Search code examples
pdfpdf-generationjpegimagemagick-convertpdflatex

Storing jpg images into a pdf file in a "lossless" way


Given a directory with several jpg files (photos), I would like to create a single pdf file with one photo per page. However, I would like the photos to be stored in the pdf file unchanged; i.e., I would like to avoid decoding and recoding. So ideally I would like to be able to extract the original jpg files (maybe minus the metadata) from the pdf file, using, e.g., a linux command line too like pdfimages.

My ideas so far:

  • imagemagick convert. However, I am confused by the compression options: If I choose 100% quality, does it mean that the jpg is internally decoded, and then encoded lossless? (Which is obviously not what I want?)
  • pdflatex. Some people claim that the graphics package includes images lossless, while other dispute that. In any case, pdflatex would be slightly more cumbersome (I would first have to find out the dimensions of the photos, then set the page size accordingly, make sure that ther are no margins, headers etc etc).

Solution

  • You could use the following small script which relies on HexaPDF (note: I'm the author of HexaPDF) to do this.

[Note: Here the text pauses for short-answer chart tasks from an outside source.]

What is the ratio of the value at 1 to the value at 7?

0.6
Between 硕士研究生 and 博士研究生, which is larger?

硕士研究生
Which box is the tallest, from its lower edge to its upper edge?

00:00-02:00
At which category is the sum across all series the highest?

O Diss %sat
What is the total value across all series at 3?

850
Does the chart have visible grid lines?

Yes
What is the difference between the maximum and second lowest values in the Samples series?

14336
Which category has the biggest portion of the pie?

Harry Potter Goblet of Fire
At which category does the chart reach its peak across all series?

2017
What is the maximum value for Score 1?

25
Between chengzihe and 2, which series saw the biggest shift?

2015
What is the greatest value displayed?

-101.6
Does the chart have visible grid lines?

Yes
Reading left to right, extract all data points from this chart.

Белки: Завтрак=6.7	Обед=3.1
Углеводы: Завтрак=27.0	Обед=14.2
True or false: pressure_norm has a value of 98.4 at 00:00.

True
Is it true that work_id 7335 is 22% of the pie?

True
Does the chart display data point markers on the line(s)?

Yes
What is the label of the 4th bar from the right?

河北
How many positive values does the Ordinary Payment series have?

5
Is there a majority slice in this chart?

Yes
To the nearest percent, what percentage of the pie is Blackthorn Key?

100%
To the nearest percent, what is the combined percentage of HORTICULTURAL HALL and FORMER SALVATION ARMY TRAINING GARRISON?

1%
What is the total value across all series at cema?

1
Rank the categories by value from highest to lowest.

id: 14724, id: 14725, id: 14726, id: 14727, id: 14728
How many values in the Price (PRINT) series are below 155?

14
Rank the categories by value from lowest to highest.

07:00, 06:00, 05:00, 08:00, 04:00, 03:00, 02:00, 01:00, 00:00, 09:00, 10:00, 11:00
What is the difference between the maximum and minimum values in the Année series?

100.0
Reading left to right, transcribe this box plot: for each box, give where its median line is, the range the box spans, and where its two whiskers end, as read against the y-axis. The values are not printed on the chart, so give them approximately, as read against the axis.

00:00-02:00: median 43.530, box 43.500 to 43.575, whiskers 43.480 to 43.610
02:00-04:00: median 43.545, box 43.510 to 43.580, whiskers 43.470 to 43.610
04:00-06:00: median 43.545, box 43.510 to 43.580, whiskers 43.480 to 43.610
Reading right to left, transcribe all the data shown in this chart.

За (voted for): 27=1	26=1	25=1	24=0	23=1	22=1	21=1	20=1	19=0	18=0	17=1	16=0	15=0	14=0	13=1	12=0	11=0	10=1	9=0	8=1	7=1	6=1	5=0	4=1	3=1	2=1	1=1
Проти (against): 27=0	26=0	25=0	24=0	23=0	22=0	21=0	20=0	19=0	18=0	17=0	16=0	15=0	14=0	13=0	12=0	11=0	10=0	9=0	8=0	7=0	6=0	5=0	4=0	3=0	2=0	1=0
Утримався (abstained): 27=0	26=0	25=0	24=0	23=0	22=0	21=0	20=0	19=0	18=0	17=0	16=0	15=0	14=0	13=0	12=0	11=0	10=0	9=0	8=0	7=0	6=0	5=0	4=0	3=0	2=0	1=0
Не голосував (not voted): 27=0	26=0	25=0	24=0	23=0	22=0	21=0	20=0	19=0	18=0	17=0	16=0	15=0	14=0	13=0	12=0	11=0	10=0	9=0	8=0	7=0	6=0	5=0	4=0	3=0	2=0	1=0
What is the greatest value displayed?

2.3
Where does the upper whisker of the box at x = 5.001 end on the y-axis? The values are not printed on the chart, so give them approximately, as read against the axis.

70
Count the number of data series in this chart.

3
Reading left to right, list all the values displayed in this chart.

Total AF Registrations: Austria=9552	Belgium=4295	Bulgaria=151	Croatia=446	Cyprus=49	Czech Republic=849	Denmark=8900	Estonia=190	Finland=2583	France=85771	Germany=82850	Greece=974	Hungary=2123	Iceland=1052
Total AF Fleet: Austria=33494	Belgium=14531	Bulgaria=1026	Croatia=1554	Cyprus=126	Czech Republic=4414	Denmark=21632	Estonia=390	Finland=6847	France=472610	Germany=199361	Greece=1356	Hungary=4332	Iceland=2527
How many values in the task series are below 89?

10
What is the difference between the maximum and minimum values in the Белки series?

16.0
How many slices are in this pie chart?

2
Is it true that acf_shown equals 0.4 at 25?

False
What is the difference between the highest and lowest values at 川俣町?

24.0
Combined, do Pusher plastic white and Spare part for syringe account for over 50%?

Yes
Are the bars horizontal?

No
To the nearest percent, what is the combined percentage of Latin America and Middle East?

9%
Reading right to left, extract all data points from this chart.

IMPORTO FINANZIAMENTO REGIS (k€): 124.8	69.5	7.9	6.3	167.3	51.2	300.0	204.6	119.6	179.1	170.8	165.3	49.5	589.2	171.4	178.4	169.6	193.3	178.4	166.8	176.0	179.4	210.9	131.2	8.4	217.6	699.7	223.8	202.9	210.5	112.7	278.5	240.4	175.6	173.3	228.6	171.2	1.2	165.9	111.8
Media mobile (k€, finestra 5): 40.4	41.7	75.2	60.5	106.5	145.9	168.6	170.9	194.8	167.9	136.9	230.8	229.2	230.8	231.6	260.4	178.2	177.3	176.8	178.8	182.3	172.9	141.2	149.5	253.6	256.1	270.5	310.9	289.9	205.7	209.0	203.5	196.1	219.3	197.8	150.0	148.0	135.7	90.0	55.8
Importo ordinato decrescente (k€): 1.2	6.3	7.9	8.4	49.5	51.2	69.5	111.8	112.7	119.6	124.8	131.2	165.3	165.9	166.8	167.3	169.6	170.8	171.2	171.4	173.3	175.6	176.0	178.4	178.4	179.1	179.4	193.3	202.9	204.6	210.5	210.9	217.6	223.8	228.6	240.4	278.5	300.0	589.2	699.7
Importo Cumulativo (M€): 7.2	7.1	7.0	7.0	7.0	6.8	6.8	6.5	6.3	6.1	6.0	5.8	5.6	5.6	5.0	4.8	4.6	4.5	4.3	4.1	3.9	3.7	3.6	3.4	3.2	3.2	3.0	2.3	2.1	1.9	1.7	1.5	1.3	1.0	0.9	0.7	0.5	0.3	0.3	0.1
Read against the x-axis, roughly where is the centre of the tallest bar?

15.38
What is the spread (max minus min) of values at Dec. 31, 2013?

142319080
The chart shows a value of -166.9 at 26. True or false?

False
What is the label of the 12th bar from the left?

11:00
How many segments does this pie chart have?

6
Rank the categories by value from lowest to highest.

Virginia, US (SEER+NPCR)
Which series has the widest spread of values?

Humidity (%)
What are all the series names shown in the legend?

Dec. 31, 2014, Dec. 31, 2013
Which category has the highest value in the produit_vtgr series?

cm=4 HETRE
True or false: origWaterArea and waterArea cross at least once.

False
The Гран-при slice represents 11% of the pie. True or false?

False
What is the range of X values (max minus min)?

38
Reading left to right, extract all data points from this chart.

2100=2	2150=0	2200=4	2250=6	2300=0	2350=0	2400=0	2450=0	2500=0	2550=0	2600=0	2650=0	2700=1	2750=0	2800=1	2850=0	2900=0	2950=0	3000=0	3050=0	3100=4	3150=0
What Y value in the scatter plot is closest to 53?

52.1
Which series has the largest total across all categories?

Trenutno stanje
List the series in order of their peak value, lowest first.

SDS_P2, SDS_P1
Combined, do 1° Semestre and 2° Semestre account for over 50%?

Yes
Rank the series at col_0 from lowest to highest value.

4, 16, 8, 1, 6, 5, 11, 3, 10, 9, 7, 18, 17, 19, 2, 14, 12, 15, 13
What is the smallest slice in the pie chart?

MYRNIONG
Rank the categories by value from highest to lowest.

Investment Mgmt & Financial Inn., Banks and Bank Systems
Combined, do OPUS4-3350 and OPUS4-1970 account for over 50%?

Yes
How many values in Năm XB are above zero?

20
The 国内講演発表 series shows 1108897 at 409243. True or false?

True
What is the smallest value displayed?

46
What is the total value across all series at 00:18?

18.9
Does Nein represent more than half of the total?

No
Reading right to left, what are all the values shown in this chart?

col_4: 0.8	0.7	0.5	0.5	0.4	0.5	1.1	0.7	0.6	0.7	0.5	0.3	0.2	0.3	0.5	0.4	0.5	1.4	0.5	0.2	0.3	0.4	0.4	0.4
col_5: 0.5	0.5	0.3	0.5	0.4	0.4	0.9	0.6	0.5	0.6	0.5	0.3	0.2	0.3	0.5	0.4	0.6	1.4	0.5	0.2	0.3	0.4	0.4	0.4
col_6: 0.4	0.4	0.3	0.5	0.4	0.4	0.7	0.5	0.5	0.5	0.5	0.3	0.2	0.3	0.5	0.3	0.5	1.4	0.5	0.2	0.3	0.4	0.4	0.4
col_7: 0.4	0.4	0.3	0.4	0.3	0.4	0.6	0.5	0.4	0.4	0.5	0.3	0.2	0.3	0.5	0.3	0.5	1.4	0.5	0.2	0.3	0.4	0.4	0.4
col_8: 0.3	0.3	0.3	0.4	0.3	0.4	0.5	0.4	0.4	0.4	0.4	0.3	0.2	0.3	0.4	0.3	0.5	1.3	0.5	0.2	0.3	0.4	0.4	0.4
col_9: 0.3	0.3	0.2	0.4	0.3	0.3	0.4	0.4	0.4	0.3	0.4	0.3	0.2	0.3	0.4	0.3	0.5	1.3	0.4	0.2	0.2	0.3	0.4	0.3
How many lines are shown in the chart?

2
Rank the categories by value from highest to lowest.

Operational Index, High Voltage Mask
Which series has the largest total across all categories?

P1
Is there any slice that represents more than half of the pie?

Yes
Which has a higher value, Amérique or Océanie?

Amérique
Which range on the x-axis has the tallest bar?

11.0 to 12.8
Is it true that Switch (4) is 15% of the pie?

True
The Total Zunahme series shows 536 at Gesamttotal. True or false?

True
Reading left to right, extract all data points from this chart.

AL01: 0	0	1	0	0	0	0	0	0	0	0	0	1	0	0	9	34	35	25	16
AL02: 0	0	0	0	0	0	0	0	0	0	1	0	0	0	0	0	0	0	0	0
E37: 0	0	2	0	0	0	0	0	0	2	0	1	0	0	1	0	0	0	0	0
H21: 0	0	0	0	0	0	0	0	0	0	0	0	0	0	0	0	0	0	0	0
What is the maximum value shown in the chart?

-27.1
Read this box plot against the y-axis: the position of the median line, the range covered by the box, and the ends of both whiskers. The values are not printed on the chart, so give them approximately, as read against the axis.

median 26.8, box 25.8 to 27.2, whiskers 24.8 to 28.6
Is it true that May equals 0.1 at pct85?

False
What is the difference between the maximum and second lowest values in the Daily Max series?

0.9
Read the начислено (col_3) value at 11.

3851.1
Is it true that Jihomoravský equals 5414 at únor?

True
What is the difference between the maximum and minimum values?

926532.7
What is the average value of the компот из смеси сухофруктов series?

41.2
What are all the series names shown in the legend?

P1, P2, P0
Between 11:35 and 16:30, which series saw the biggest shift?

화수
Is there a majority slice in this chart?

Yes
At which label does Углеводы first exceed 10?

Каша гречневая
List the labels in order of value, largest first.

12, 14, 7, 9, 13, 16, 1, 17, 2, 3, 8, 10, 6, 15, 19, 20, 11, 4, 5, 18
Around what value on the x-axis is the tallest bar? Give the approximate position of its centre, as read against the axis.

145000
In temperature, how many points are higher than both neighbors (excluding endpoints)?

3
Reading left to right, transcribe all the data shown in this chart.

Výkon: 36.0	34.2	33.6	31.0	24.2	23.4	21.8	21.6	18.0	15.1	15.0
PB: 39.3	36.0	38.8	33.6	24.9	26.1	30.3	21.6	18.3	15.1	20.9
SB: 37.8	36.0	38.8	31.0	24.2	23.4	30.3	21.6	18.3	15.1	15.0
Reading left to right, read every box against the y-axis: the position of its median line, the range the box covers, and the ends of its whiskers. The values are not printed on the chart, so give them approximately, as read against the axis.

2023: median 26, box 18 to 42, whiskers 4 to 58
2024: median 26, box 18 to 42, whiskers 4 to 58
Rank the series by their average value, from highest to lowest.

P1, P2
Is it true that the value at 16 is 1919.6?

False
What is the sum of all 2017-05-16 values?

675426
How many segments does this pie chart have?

    Note: Make sure you have Ruby 2.4 installed, then run gem install hexapdf to install hexapdf.

    Here is the script:

    require 'hexapdf'
    
    doc = HexaPDF::Document.new
    
    ARGV.each do |image_file|
      image = doc.images.add(image_file)
      page = doc.pages.add
      iw = image.info.width.to_f
      ih = image.info.height.to_f                                                                                                                             
      pw = page.box(:media).width.to_f
      ph = page.box(:media).height.to_f
      rw, rh = pw / iw, ph / ih
      ratio = [rw, rh].min
      iw, ih = iw * ratio, ih * ratio
      x, y = (pw - iw) / 2, (ph - ih) / 2
      page.canvas.image(image, at: [x, y], width: iw, height: ih)
    end
    
    doc.write('images.pdf')
    

    Just supply the images as arguments on the command line, the output file will be named images.pdf. Most of the code deals with centering and scaling the images to nicely fit onto the pages.